Strain-induced giant enhancement of anisotropic dielectric constant in layered nitrides SrHfN2 and SrZrN2

Abstract

The development of information technology puts forward huge demand for electronic materials with high dielectric constants; first-principles calculations and simulations have been demonstrated as an efficient technique for screening and exploring novel dielectric materials. In the present study, first-principles calculations combined with density functional perturbation theory are employed to study the dielectric properties of two newly discovered layered nitrides SrHfN₂ and SrZrN₂ under strain.
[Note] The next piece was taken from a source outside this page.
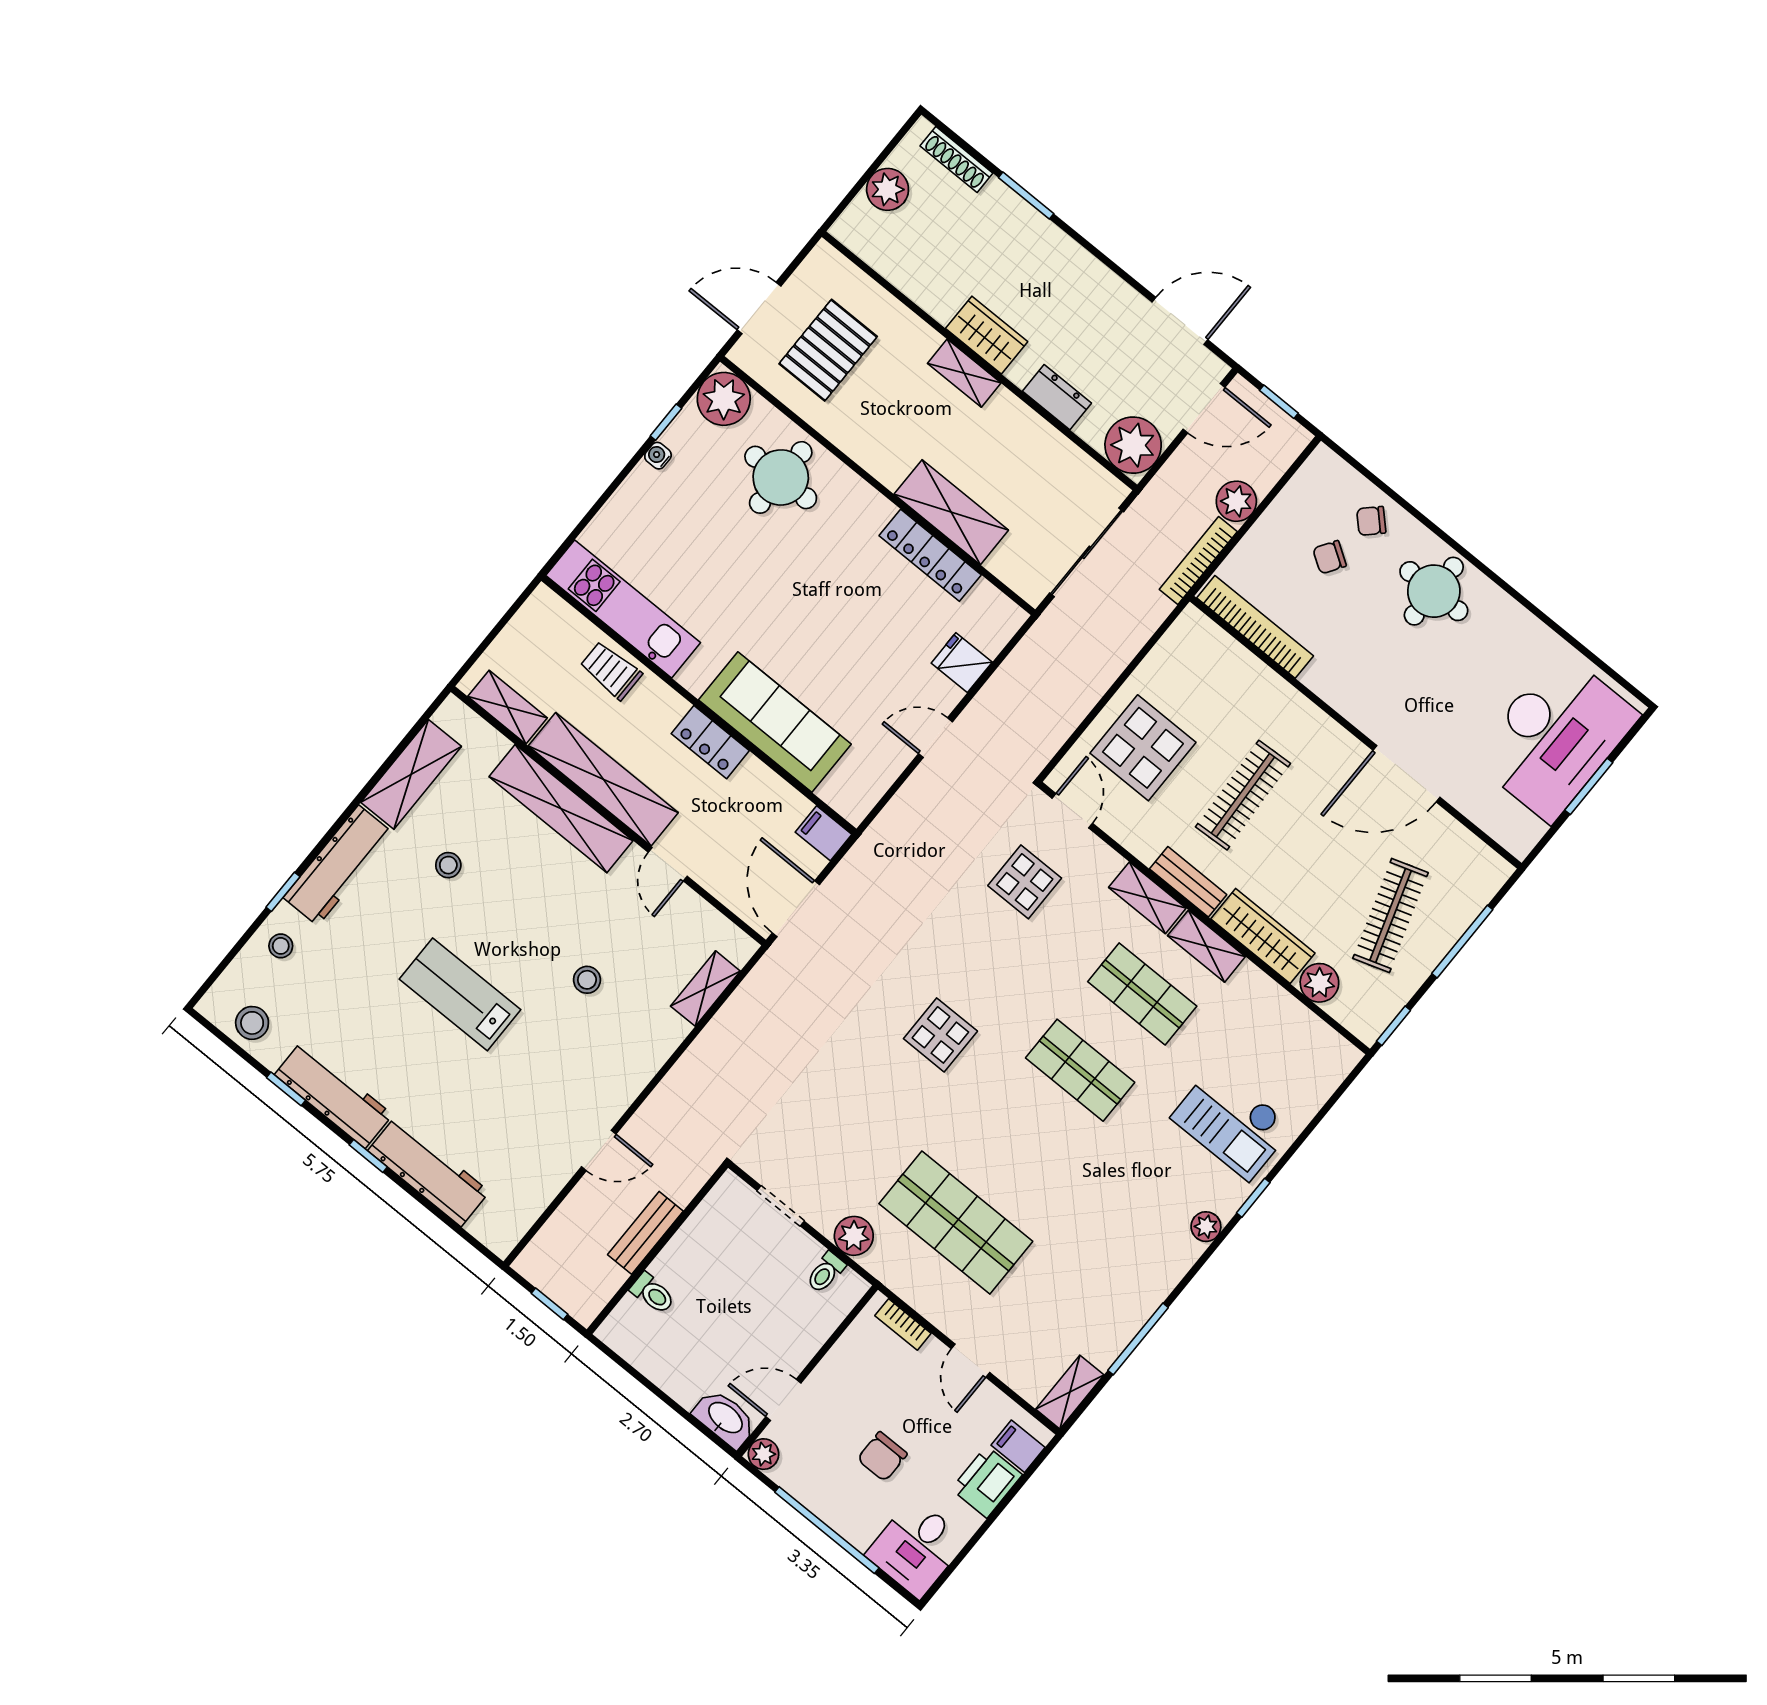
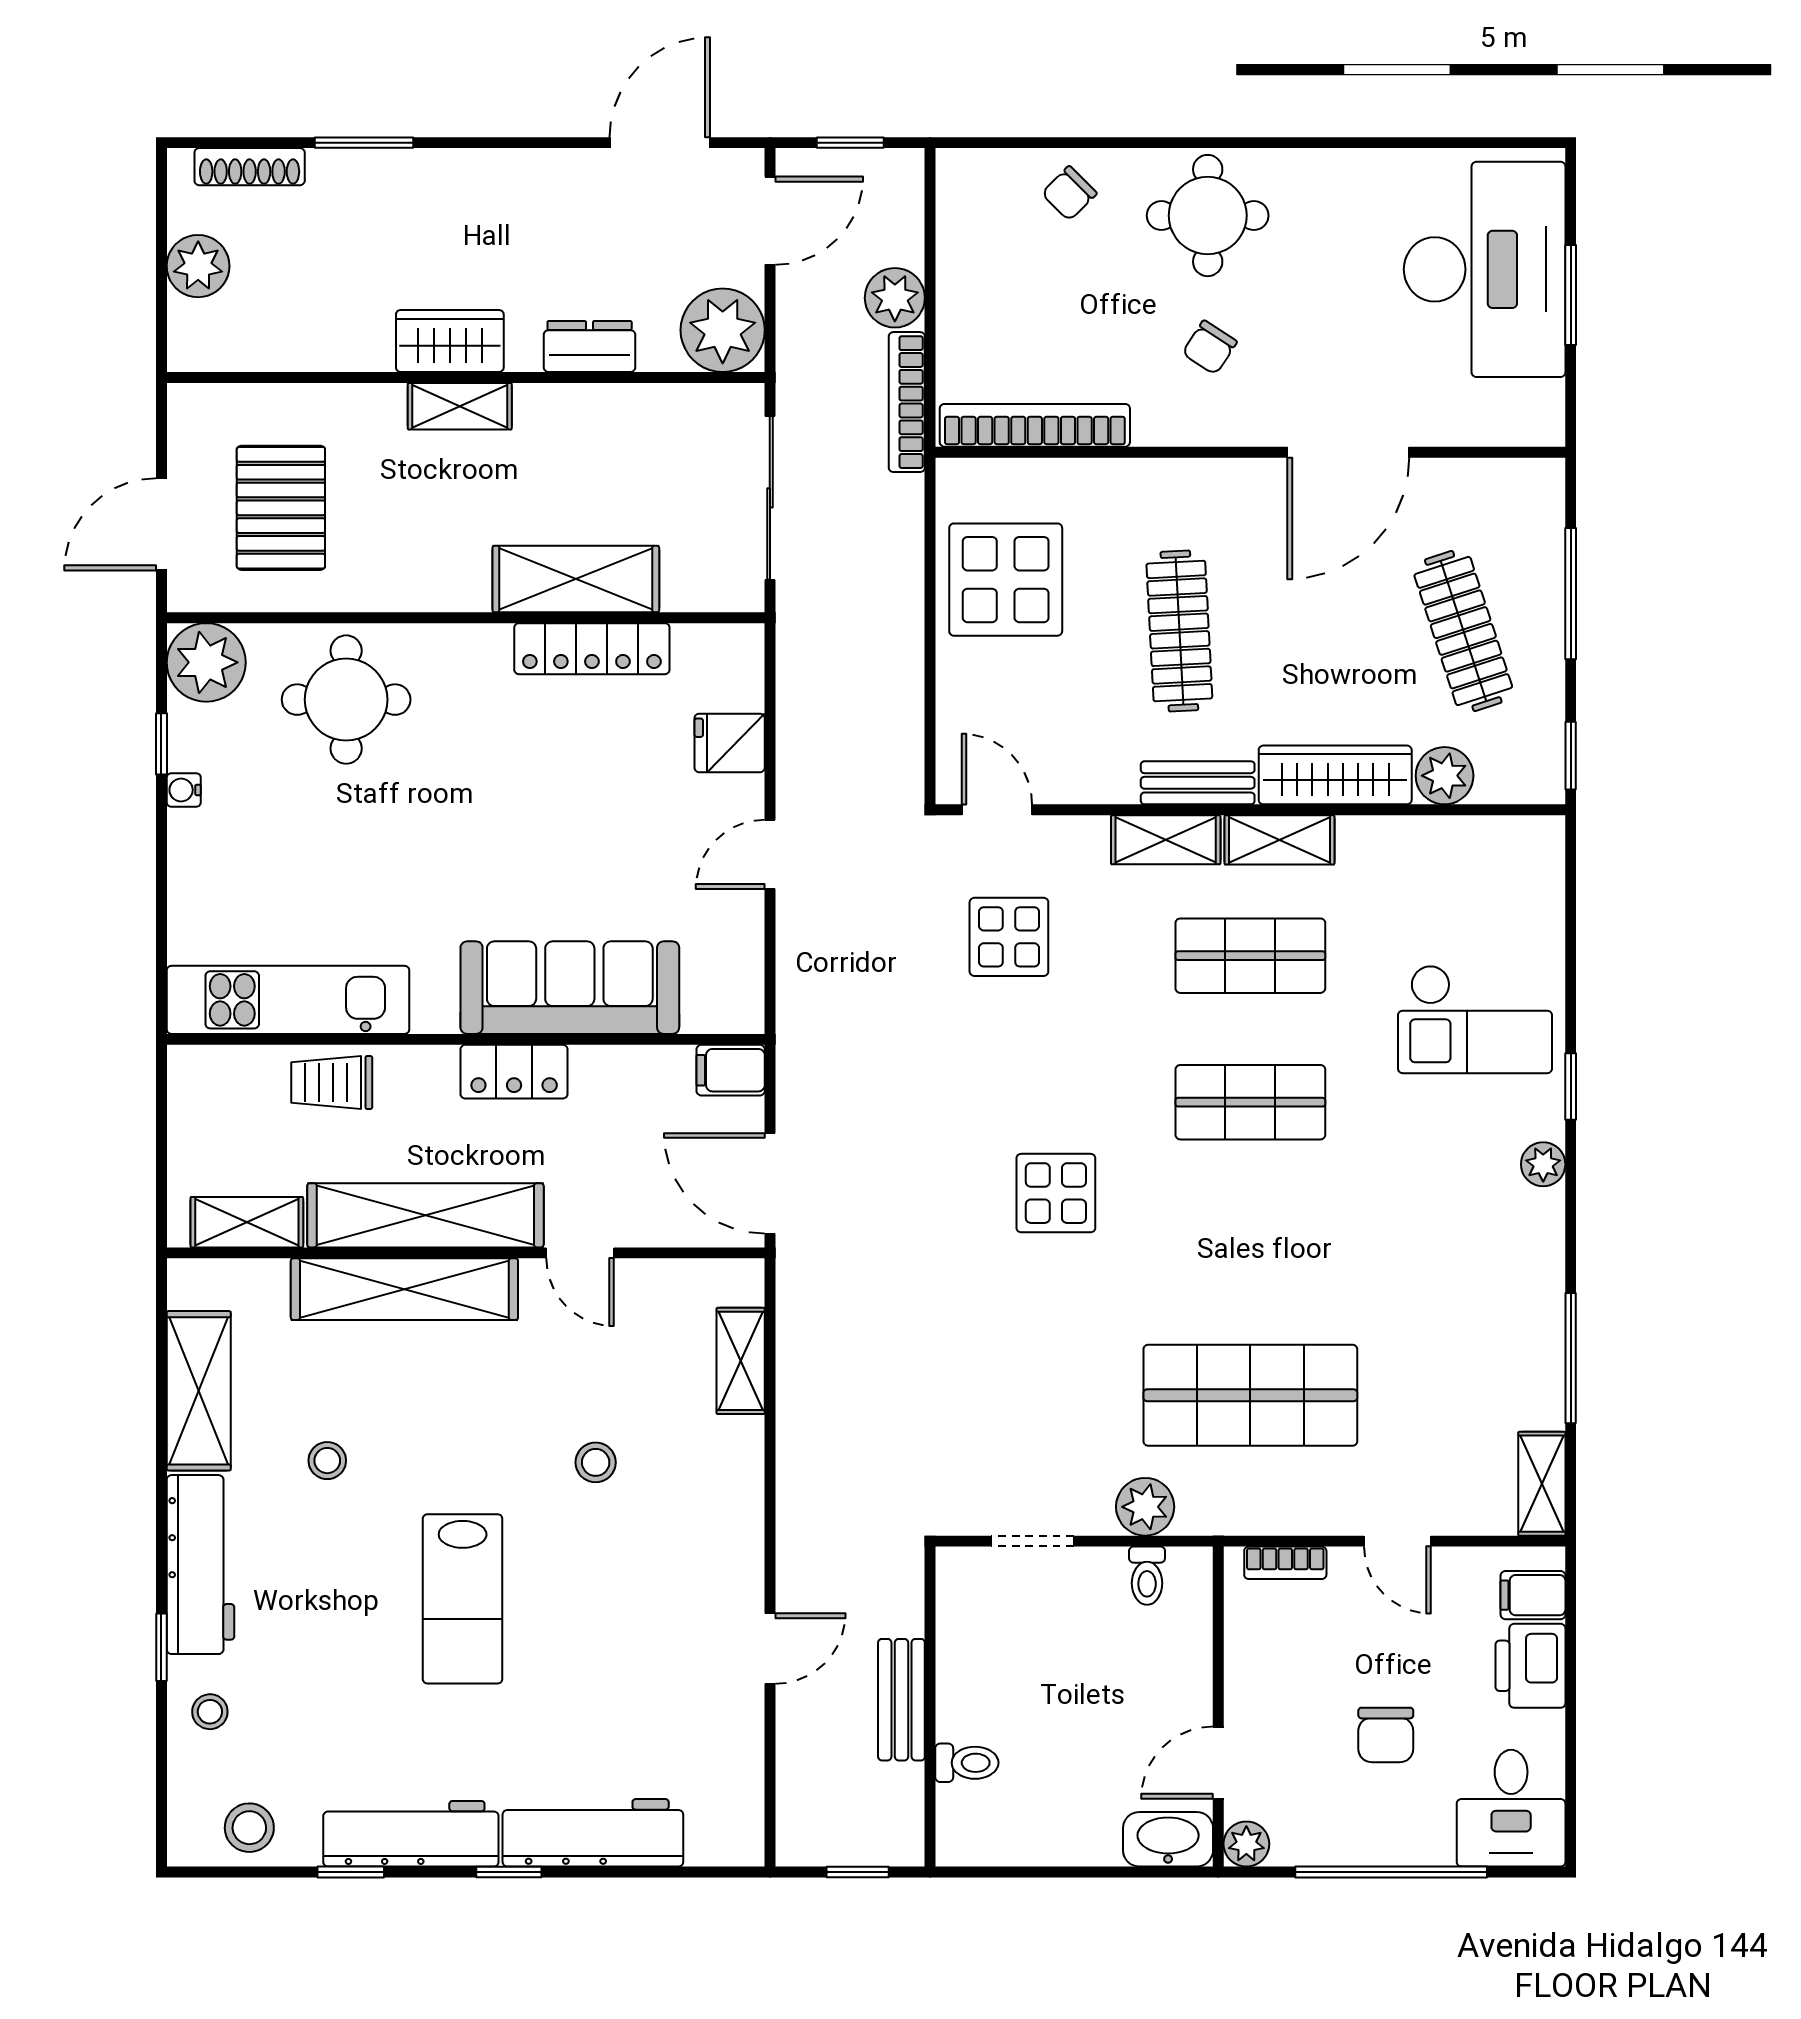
chair: (1330, 557) -> (1210, 347), moved
display table: (1143, 748) -> (1006, 580), moved
lab bench: (460, 994) -> (463, 1599), turned -90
By analyzing the evolution of lattice distortion, dielectric constant, Born effective charge, and phonon modes along with the applied strain, we find that the biaxial strain and isotropic strain can effectively modulate the dielectric constant. The two nitrides SrHfN₂ and SrZrN₂ are dynamically stable up to biaxial tensile strains of 2.1% and 1.8%, and the dielectric constants have been enlarged to about 500 and 2000. Furthermore, the dielectric constant is dramatically enhanced by 15 (9) times to a maximum value of ∼2600 (2700) under an isotropic tensile strain of 1.2% (0.7%) for SrHfN₂ (SrZrN₂), which is mainly due to the softening of the lowest-frequency infrared-active phonon mode and the increasing octahedral distortion degree. Particularly, the ionic contribution of the dielectric constant shows very remarkable anisotropy and plays a dominant role in the change of the dielectric constant, whose in-plane components exhibit giant enhancement by 18 (10) times for SrHfN₂ (SrZrN₂). This work not only sheds light on the experimentally observed high dielectric constants of SrHfN₂ and SrZrN₂, but also provides an effective route to regulate the anisotropic dielectric constants by applied strain, which indicates promising applications in optical and electronic devices.